# Working visa refused(2nd year)



## Couchpotato1 (Feb 27, 2009)

I have been refused a second year working visa,reason 2weeks short when doing agricultural work.Due to the weather in Perth a month ago,i wasn't able to get work and I will now be two weeks short and immigration have refused 2nd year.Any advice greatly appreciated.


----------



## Dolly (Feb 17, 2008)

Have you talked to DIAC about it. Seems rather unfair due to the weather putting you short by only 2 weeks.

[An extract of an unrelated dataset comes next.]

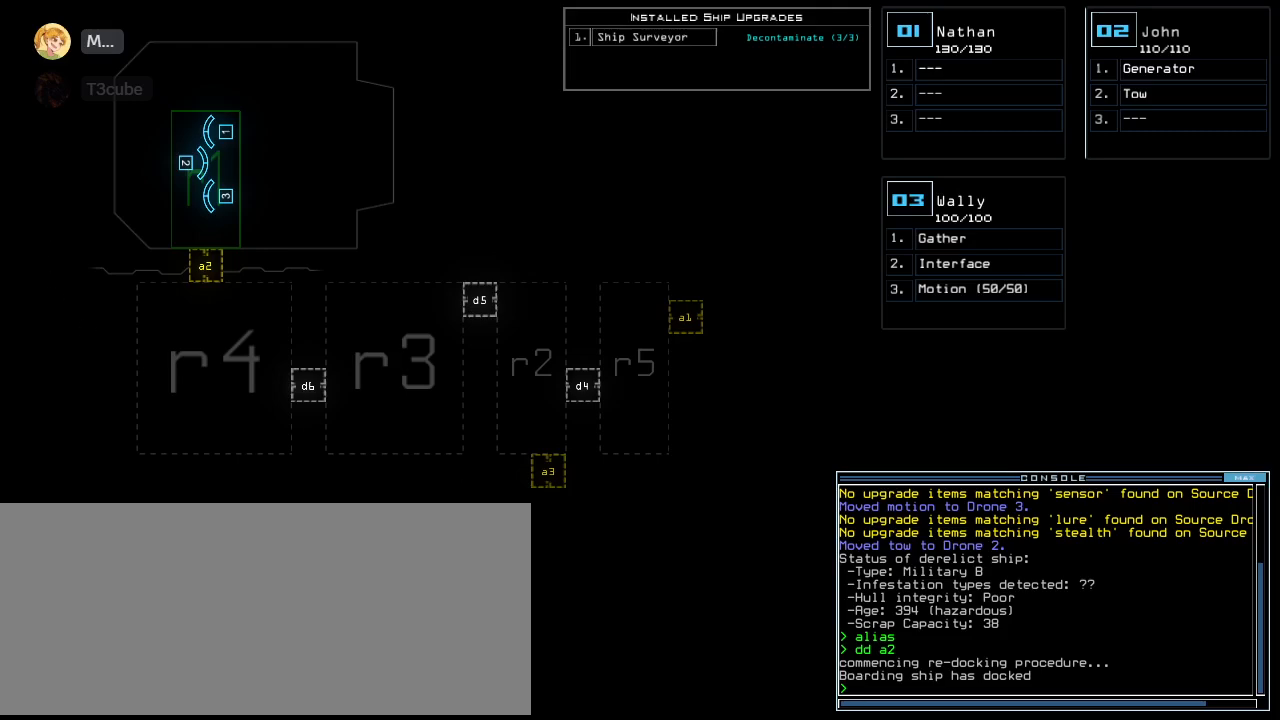
{"keys": [], "events": []}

Or you could ask one of the agents who post on here what they would suggest. SOMV (Veronkia) posts fairly regularly and you can contact her via her signature. Whatever you decide to do, do it quickly.

Dolly


----------



## Couchpotato1 (Feb 27, 2009)

Dolly said:


> Have you talked to DIAC about it. Seems rather unfair due to the weather putting you short by only 2 weeks.
> 
> Or you could ask one of the agents who post on here what they would suggest. SOMV (Veronkia) posts fairly regularly and you can contact her via her signature. Whatever you decide to do, do it quickly.
> 
> Dolly


Thanks for your reply,I sent a message to Veronika but did see she hadn't been on since mid april,what is DIAC,thanks.


----------